— Do this —
Reproduce every one of the items below word for word, keeping each line as it stands.

━━━━━━━━

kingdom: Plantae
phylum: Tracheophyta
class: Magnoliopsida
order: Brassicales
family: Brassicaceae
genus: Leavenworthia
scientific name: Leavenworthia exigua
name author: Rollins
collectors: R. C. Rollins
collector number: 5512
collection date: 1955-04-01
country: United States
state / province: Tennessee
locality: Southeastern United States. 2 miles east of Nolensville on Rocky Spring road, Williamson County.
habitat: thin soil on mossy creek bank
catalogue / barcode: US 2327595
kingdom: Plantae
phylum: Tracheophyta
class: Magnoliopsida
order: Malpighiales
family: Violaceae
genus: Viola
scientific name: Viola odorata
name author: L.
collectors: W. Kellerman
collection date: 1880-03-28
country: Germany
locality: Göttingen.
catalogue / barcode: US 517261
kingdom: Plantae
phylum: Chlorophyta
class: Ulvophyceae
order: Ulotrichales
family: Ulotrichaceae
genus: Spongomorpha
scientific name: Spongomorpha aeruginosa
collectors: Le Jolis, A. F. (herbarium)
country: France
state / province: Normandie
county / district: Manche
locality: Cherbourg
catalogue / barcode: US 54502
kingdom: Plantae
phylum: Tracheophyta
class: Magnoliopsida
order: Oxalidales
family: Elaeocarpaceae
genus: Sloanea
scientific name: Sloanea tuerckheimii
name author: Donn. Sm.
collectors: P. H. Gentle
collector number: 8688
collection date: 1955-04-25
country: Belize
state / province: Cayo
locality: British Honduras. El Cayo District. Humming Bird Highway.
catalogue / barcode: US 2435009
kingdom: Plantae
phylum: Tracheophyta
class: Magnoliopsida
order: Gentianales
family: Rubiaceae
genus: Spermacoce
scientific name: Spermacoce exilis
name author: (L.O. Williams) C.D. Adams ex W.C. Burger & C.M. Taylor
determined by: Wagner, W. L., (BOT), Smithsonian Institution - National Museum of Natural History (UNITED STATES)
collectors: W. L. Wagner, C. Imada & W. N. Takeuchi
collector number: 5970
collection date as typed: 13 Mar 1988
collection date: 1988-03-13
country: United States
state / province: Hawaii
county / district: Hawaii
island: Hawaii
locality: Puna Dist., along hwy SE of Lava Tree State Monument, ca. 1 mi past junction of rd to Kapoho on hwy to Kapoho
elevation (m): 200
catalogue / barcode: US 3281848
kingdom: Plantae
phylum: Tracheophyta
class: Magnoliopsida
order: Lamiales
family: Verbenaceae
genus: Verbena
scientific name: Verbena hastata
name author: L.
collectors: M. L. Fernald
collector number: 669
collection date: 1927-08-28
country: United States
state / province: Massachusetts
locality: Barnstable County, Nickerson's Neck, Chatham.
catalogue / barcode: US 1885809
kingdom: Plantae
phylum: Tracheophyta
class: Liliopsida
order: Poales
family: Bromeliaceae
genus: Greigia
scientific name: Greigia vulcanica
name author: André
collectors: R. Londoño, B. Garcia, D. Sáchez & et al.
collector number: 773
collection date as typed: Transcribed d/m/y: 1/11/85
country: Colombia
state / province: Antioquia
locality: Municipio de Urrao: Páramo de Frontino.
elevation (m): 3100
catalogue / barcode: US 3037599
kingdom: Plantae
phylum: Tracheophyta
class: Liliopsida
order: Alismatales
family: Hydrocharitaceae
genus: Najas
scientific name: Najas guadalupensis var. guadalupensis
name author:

━━━━━━━━

— Reply to the exercise —
kingdom: Plantae
phylum: Tracheophyta
class: Magnoliopsida
order: Brassicales
family: Brassicaceae
genus: Leavenworthia
scientific name: Leavenworthia exigua
name author: Rollins
collectors: R. C. Rollins
collector number: 5512
collection date: 1955-04-01
country: United States
state / province: Tennessee
locality: Southeastern United States. 2 miles east of Nolensville on Rocky Spring road, Williamson County.
habitat: thin soil on mossy creek bank
catalogue / barcode: US 2327595
kingdom: Plantae
phylum: Tracheophyta
class: Magnoliopsida
order: Malpighiales
family: Violaceae
genus: Viola
scientific name: Viola odorata
name author: L.
collectors: W. Kellerman
collection date: 1880-03-28
country: Germany
locality: Göttingen.
catalogue / barcode: US 517261
kingdom: Plantae
phylum: Chlorophyta
class: Ulvophyceae
order: Ulotrichales
family: Ulotrichaceae
genus: Spongomorpha
scientific name: Spongomorpha aeruginosa
collectors: Le Jolis, A. F. (herbarium)
country: France
state / province: Normandie
county / district: Manche
locality: Cherbourg
catalogue / barcode: US 54502
kingdom: Plantae
phylum: Tracheophyta
class: Magnoliopsida
order: Oxalidales
family: Elaeocarpaceae
genus: Sloanea
scientific name: Sloanea tuerckheimii
name author: Donn. Sm.
collectors: P. H. Gentle
collector number: 8688
collection date: 1955-04-25
country: Belize
state / province: Cayo
locality: British Honduras. El Cayo District. Humming Bird Highway.
catalogue / barcode: US 2435009
kingdom: Plantae
phylum: Tracheophyta
class: Magnoliopsida
order: Gentianales
family: Rubiaceae
genus: Spermacoce
scientific name: Spermacoce exilis
name author: (L.O. Williams) C.D. Adams ex W.C. Burger & C.M. Taylor
determined by: Wagner, W. L., (BOT), Smithsonian Institution - National Museum of Natural History (UNITED STATES)
collectors: W. L. Wagner, C. Imada & W. N. Takeuchi
collector number: 5970
collection date as typed: 13 Mar 1988
collection date: 1988-03-13
country: United States
state / province: Hawaii
county / district: Hawaii
island: Hawaii
locality: Puna Dist., along hwy SE of Lava Tree State Monument, ca. 1 mi past junction of rd to Kapoho on hwy to Kapoho
elevation (m): 200
catalogue / barcode: US 3281848
kingdom: Plantae
phylum: Tracheophyta
class: Magnoliopsida
order: Lamiales
family: Verbenaceae
genus: Verbena
scientific name: Verbena hastata
name author: L.
collectors: M. L. Fernald
collector number: 669
collection date: 1927-08-28
country: United States
state / province: Massachusetts
locality: Barnstable County, Nickerson's Neck, Chatham.
catalogue / barcode: US 1885809
kingdom: Plantae
phylum: Tracheophyta
class: Liliopsida
order: Poales
family: Bromeliaceae
genus: Greigia
scientific name: Greigia vulcanica
name author: André
collectors: R. Londoño, B. Garcia, D. Sáchez & et al.
collector number: 773
collection date as typed: Transcribed d/m/y: 1/11/85
country: Colombia
state / province: Antioquia
locality: Municipio de Urrao: Páramo de Frontino.
elevation (m): 3100
catalogue / barcode: US 3037599
kingdom: Plantae
phylum: Tracheophyta
class: Liliopsida
order: Alismatales
family: Hydrocharitaceae
genus: Najas
scientific name: Najas guadalupensis var. guadalupensis
name author:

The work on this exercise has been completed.